━━ 题解原文

# 1. Palindrome Partitioning

https://leetcode.com/problems/palindrome-partitioning/

Given a string s, partition s such that every substring of the partition is a palindrome.

Return all possible palindrome partitioning of s.

For example, given s = "aab",
Return

  [
["aa","b"],
["a","a","b"]
]
/**
* author ： Jianxin Zhou
* email：zhoujx0219@163.com
*
* 该题dfs函数原型如下：
* void partitionHelper(const string &s, vector<vector<string>> &result, vector<string> &path, int pos)
*
* 以aaba举例。
* 1. 首先a为回文，然后对aba进行dfs
* 2. 之后回溯到a时，以aa为回文，然后对ba做dfs
* 3. 回溯到aa，试图以aab为回文，失败；试图以aaba为回文失败；结束。
*
* 注意：如果能顺利的找到一组回文，那么pos最终会等于s.size(),此时可以push到result。
*       如果找不到，例如之前的aaba不是回文，那么就会直接退出循环，没有机会执行下一步递归，也就没有pos等于s.size了。
*
* 实际上，此类题与真正的dfs的差别在于，dfs在回溯时，不会进行剪枝操作。而此类题，由于需要求出所有方案，所以需要剪枝。
*
*/

class Solution {
public:
vector<vector<string>> partition(string s) {
vector<vector<string>> result;
vector<string> path;
partitionHelper(s, result, path, 0);
return result;
}

private:
void partitionHelper(const string &s, vector<vector<string>> &result, vector<string> &path, int pos) {
// base case
if (pos == s.size()) {
result.push_back(path);
return;
}

for (int i = pos; i < s.size(); i++) {
if (isPalindrome(s, pos, i)) {
path.push_back(s.substr(pos, i - pos + 1));
partitionHelper(s, result, path, i + 1);
path.pop_back();
}
}
}

bool isPalindrome(const string &s, int start, int end) {
while (start < end) {
if (s[start] == s[end]) {
start++;
end--;
} else {
break;
}
}

return start >= end;
}
};

# 2. Permutations

https://leetcode.com/problems/permutations/

Given a collection of numbers, return all possible permutations.

━━━━
━━ 给定数据

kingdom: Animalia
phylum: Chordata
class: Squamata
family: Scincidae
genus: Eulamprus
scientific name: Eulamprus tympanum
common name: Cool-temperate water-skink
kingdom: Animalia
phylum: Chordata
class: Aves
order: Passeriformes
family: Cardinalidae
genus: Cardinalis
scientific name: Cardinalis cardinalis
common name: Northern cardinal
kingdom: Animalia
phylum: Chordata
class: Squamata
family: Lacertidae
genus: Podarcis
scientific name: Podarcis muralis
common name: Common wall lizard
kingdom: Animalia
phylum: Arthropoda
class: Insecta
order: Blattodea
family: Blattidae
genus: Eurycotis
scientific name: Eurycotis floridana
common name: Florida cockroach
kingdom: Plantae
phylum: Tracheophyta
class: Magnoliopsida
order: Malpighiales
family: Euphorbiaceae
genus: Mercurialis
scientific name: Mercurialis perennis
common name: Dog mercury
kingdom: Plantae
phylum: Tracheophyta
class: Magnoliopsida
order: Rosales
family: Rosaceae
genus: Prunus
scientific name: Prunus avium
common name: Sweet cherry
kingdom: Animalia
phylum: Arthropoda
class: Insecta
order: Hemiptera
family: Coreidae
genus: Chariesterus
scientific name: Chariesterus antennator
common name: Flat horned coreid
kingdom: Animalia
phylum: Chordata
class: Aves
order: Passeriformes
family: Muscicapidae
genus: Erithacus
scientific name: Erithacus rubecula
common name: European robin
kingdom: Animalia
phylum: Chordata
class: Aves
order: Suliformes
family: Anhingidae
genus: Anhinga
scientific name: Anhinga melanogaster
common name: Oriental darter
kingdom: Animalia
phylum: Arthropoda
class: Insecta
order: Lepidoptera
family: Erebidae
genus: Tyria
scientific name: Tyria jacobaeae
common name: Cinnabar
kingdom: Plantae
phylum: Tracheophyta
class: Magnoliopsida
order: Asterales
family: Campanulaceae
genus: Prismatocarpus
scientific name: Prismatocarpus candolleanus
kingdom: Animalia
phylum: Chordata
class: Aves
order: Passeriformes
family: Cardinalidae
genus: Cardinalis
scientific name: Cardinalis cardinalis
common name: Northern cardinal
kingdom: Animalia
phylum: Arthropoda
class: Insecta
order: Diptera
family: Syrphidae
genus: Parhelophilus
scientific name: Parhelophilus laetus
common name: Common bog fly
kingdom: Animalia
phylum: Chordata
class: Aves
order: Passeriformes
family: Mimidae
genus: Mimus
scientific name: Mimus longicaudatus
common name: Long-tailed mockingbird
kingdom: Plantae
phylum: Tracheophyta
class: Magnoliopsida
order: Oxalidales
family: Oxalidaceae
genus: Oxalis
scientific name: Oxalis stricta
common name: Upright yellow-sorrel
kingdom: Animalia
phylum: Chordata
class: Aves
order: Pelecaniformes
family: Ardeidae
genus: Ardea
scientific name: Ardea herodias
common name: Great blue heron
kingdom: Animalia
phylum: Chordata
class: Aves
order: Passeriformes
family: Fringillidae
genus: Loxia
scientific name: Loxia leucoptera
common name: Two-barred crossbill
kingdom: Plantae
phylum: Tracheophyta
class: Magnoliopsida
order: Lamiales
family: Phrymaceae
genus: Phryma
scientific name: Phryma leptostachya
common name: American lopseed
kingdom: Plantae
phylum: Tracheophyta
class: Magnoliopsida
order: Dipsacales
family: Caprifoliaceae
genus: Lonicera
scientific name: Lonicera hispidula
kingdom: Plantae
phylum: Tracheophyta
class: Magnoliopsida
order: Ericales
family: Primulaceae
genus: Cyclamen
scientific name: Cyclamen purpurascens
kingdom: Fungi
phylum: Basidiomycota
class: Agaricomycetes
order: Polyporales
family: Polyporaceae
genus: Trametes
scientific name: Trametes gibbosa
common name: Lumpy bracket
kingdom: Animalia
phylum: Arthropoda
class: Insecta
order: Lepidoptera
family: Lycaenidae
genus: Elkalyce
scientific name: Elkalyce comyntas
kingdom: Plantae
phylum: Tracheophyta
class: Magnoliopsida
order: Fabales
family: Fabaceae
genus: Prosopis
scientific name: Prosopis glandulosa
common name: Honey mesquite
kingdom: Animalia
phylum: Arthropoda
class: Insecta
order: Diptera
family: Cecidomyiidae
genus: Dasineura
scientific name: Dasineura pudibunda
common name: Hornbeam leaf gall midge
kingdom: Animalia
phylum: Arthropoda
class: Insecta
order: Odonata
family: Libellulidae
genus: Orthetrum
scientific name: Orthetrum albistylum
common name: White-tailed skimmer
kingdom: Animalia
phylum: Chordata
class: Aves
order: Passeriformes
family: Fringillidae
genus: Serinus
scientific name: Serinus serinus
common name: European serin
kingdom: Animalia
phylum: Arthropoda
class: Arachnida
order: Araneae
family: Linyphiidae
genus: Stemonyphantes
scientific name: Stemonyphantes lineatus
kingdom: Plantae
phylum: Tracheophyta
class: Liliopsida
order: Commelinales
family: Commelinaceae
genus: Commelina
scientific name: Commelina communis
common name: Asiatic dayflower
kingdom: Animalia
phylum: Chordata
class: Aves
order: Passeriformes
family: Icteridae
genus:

━━━━

→ **任务说明 1**
列出题解原文中 partitionHelper 函数的全部参数名。
→ **任务说明 2**
接续题解原文，从其最后一句之后写起。
这些记录另有出处，与题解原文无关。

→ **回答内容 1**
s、result、path、pos

→ **回答内容 2**
For example,
[1,2,3] have the following permutations:
[1,2,3], [1,3,2], [2,1,3], [2,3,1], [3,1,2], and [3,2,1].

/**
* 思路：dfs。
*
* 以123举例，
*
*
*/

class Solution {
public:
vector<vector<int>> permute(vector<int>& nums) {
vector<vector<int>> result;
vector<int> path;

bool visited[nums.size()];
for(int i = 0; i < nums.size(); i++) {
visited[i] = false;
}

sort(nums.begin(), nums.end());
dfs(nums, result, path, visited);
return result;
}

private:
void dfs(const vector<int> &nums, vector<vector<int>> &result, vector<int> &path, bool visited[]) {
// base case
if (path.size() == nums.size()) {
result.push_back(path);
return;
}

for (int i = 0; i < nums.size(); i++) {
if (visited[i] == false) {
path.push_back(nums[i]);
visited[i] = true;
dfs(nums, result, path, visited);
path.pop_back();
visited[i] = false;
}

}
}
};

# 3. Permutations II

https://leetcode.com/problems/permutations-ii/

Given a collection of numbers that might contain duplicates, return all possible unique permutations.

For example,
[1,1,2] have the following unique permutations:
[1,1,2], [1,2,1], and [2,1,1].

class Solution {
public:
/**
* @param nums: A list of integers.
* @return: A list of unique permutations.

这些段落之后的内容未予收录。